Jessica Ángel de 34 años junto a su pareja Colin MacKenzie, de 45, admitieron practicar sexo muy ruidoso cinco días a la semana. Ellos fueron arrestados por la acumulación de unas 20 quejas de sus vecinos. La pareja fue exhortada a dejar dormir al vecindario.
«Superamos tanto el máximo de ruido permitido que fuimos arrestados, sacados de nuestra propia casa y se nos advirtió que no podíamos tener relaciones», relató Ángel, para el Sunday Mail. Su cónyuge admitió que ambos son escandalosos al realizar estas prácticas, aunque subrayó que: «sobre todo Jessie» lo era, refiriéndose a Ángel.
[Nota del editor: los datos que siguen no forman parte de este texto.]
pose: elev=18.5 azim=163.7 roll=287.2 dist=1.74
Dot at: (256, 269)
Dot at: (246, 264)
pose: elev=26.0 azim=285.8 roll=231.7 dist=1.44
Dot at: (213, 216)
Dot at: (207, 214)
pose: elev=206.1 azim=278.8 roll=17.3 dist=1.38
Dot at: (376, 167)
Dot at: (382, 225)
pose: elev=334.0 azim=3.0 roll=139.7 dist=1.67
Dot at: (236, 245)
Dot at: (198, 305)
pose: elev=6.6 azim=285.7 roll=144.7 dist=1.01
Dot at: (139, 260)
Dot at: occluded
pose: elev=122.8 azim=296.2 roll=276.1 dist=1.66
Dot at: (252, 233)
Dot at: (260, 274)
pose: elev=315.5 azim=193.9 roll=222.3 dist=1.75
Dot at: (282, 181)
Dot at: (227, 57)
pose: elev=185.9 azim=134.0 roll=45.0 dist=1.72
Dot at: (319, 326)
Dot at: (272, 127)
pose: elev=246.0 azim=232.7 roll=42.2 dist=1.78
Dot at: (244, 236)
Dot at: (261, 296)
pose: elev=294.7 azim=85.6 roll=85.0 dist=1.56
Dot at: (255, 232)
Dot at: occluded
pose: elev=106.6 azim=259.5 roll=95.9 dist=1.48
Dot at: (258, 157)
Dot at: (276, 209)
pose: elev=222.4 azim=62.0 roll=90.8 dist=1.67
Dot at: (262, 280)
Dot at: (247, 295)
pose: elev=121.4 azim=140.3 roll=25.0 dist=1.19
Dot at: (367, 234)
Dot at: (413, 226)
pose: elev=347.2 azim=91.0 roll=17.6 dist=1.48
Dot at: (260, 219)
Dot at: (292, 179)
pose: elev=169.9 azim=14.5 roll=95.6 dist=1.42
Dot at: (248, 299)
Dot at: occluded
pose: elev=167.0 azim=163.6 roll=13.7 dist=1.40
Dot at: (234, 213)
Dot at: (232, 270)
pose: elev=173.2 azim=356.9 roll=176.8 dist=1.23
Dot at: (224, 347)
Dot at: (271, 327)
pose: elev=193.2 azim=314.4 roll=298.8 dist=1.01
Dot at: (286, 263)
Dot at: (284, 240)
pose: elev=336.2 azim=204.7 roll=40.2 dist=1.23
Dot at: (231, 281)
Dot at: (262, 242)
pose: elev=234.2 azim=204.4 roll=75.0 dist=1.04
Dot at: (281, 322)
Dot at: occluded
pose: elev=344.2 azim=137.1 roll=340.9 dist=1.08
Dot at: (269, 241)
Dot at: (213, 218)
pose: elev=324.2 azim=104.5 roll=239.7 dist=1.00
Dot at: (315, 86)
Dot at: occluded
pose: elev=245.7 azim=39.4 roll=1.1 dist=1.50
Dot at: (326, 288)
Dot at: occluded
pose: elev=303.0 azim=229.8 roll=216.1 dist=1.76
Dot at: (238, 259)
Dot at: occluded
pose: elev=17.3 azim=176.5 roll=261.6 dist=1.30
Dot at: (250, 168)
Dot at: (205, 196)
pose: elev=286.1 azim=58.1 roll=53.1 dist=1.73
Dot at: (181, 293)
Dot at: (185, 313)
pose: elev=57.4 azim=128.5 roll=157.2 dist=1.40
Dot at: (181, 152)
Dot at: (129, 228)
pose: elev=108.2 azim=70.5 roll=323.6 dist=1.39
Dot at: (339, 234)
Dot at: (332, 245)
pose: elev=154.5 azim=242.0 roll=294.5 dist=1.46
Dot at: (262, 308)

Por primera vez en el estado de Australia del Sur, la policía entregó a la pareja una orden para que se abstenga de tener sexo por infracción a las leyes sobre el ruido. En caso la policía sea llamada nuevamente se les impondrá una multa que podría llegar a los 4 mil dólares.
El inspector jefe Trevor Lovegrove defendió la medida frente a las críticas de que se estaban inmiscuyendo en la privacidad de la pareja.
«En el pasado la policía fue llamada muchas veces a la propiedad y se les hicieron advertencias», indicó Lovegrove. «Esta vez la llamada fue temprano, de modo de que cuando nos llamaron por segunda vez estábamos a un paso y los agentes se aseguraron de que los vecinos pudieran dormir». (Fuente: La Vanguardia).